Nothing in the copy should be a picture; everything else in the listing is to be restated exactly.

Segment Start: Stored data

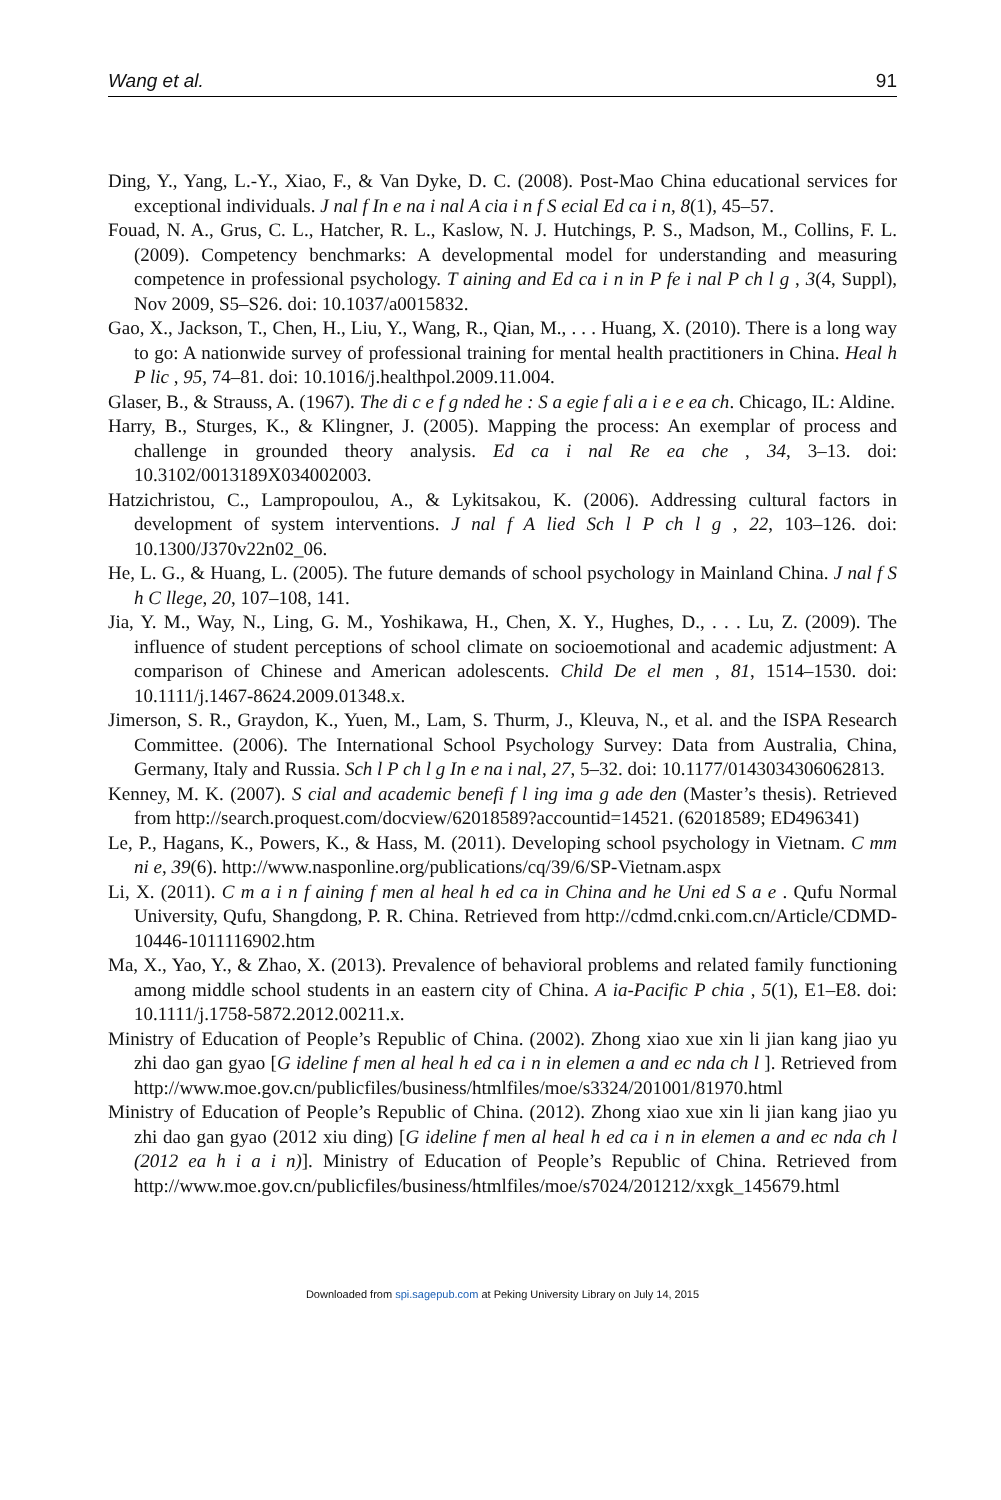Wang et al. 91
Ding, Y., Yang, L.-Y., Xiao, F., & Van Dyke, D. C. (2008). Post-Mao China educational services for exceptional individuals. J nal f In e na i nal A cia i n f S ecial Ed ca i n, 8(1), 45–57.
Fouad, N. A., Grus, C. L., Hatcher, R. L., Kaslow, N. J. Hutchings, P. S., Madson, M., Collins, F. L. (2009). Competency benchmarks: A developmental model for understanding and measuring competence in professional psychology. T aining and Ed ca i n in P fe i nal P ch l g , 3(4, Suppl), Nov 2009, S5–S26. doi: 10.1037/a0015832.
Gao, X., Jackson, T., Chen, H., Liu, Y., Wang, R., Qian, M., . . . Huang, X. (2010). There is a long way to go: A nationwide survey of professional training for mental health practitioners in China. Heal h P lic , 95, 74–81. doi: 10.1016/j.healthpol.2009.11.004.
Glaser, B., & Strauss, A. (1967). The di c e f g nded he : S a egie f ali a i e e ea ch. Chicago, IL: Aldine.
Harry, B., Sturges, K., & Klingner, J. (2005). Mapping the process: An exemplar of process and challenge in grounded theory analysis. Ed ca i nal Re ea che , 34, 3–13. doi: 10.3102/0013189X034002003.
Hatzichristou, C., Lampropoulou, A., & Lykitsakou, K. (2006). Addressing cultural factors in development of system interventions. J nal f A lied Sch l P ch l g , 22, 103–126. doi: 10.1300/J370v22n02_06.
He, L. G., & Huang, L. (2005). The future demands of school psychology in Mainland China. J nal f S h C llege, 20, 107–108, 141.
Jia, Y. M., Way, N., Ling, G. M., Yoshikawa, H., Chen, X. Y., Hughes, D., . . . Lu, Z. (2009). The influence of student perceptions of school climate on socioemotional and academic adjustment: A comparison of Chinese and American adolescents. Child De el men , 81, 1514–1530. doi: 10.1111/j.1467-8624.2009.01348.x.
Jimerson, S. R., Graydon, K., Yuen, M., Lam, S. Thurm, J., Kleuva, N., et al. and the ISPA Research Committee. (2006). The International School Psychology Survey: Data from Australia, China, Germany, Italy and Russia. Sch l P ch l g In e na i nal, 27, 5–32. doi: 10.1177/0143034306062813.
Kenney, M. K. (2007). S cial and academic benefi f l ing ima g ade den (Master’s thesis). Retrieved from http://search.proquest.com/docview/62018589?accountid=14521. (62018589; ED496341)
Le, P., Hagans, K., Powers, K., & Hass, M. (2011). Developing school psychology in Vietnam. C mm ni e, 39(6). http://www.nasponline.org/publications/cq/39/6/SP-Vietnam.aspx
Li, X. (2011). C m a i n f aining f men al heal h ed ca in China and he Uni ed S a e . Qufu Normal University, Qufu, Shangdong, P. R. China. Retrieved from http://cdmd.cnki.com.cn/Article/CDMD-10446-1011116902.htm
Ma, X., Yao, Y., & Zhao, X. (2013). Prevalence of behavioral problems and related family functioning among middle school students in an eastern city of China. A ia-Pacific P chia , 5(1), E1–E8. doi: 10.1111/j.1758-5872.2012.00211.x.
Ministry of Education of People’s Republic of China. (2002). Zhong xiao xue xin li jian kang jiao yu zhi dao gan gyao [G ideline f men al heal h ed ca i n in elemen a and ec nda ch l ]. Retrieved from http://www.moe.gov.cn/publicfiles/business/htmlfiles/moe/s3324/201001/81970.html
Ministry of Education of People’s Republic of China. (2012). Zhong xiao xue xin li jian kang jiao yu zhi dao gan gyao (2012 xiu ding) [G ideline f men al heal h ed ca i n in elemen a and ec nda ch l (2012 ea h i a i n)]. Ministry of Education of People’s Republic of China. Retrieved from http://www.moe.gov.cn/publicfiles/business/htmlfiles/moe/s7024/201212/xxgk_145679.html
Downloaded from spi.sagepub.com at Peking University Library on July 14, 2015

Segment End: Stored data

Response area:
Wang et al. 91
Ding, Y., Yang, L.-Y., Xiao, F., & Van Dyke, D. C. (2008). Post-Mao China educational services for exceptional individuals. J nal f In e na i nal A cia i n f S ecial Ed ca i n, 8(1), 45–57.
Fouad, N. A., Grus, C. L., Hatcher, R. L., Kaslow, N. J. Hutchings, P. S., Madson, M., Collins, F. L. (2009). Competency benchmarks: A developmental model for understanding and measuring competence in professional psychology. T aining and Ed ca i n in P fe i nal P ch l g , 3(4, Suppl), Nov 2009, S5–S26. doi: 10.1037/a0015832.
Gao, X., Jackson, T., Chen, H., Liu, Y., Wang, R., Qian, M., . . . Huang, X. (2010). There is a long way to go: A nationwide survey of professional training for mental health practitioners in China. Heal h P lic , 95, 74–81. doi: 10.1016/j.healthpol.2009.11.004.
Glaser, B., & Strauss, A. (1967). The di c e f g nded he : S a egie f ali a i e e ea ch. Chicago, IL: Aldine.
Harry, B., Sturges, K., & Klingner, J. (2005). Mapping the process: An exemplar of process and challenge in grounded theory analysis. Ed ca i nal Re ea che , 34, 3–13. doi: 10.3102/0013189X034002003.
Hatzichristou, C., Lampropoulou, A., & Lykitsakou, K. (2006). Addressing cultural factors in development of system interventions. J nal f A lied Sch l P ch l g , 22, 103–126. doi: 10.1300/J370v22n02_06.
He, L. G., & Huang, L. (2005). The future demands of school psychology in Mainland China. J nal f S h C llege, 20, 107–108, 141.
Jia, Y. M., Way, N., Ling, G. M., Yoshikawa, H., Chen, X. Y., Hughes, D., . . . Lu, Z. (2009). The influence of student perceptions of school climate on socioemotional and academic adjustment: A comparison of Chinese and American adolescents. Child De el men , 81, 1514–1530. doi: 10.1111/j.1467-8624.2009.01348.x.
Jimerson, S. R., Graydon, K., Yuen, M., Lam, S. Thurm, J., Kleuva, N., et al. and the ISPA Research Committee. (2006). The International School Psychology Survey: Data from Australia, China, Germany, Italy and Russia. Sch l P ch l g In e na i nal, 27, 5–32. doi: 10.1177/0143034306062813.
Kenney, M. K. (2007). S cial and academic benefi f l ing ima g ade den (Master’s thesis). Retrieved from http://search.proquest.com/docview/62018589?accountid=14521. (62018589; ED496341)
Le, P., Hagans, K., Powers, K., & Hass, M. (2011). Developing school psychology in Vietnam. C mm ni e, 39(6). http://www.nasponline.org/publications/cq/39/6/SP-Vietnam.aspx
Li, X. (2011). C m a i n f aining f men al heal h ed ca in China and he Uni ed S a e . Qufu Normal University, Qufu, Shangdong, P. R. China. Retrieved from http://cdmd.cnki.com.cn/Article/CDMD-10446-1011116902.htm
Ma, X., Yao, Y., & Zhao, X. (2013). Prevalence of behavioral problems and related family functioning among middle school students in an eastern city of China. A ia-Pacific P chia , 5(1), E1–E8. doi: 10.1111/j.1758-5872.2012.00211.x.
Ministry of Education of People’s Republic of China. (2002). Zhong xiao xue xin li jian kang jiao yu zhi dao gan gyao [G ideline f men al heal h ed ca i n in elemen a and ec nda ch l ]. Retrieved from http://www.moe.gov.cn/publicfiles/business/htmlfiles/moe/s3324/201001/81970.html
Ministry of Education of People’s Republic of China. (2012). Zhong xiao xue xin li jian kang jiao yu zhi dao gan gyao (2012 xiu ding) [G ideline f men al heal h ed ca i n in elemen a and ec nda ch l (2012 ea h i a i n)]. Ministry of Education of People’s Republic of China. Retrieved from http://www.moe.gov.cn/publicfiles/business/htmlfiles/moe/s7024/201212/xxgk_145679.html
Downloaded from spi.sagepub.com at Peking University Library on July 14, 2015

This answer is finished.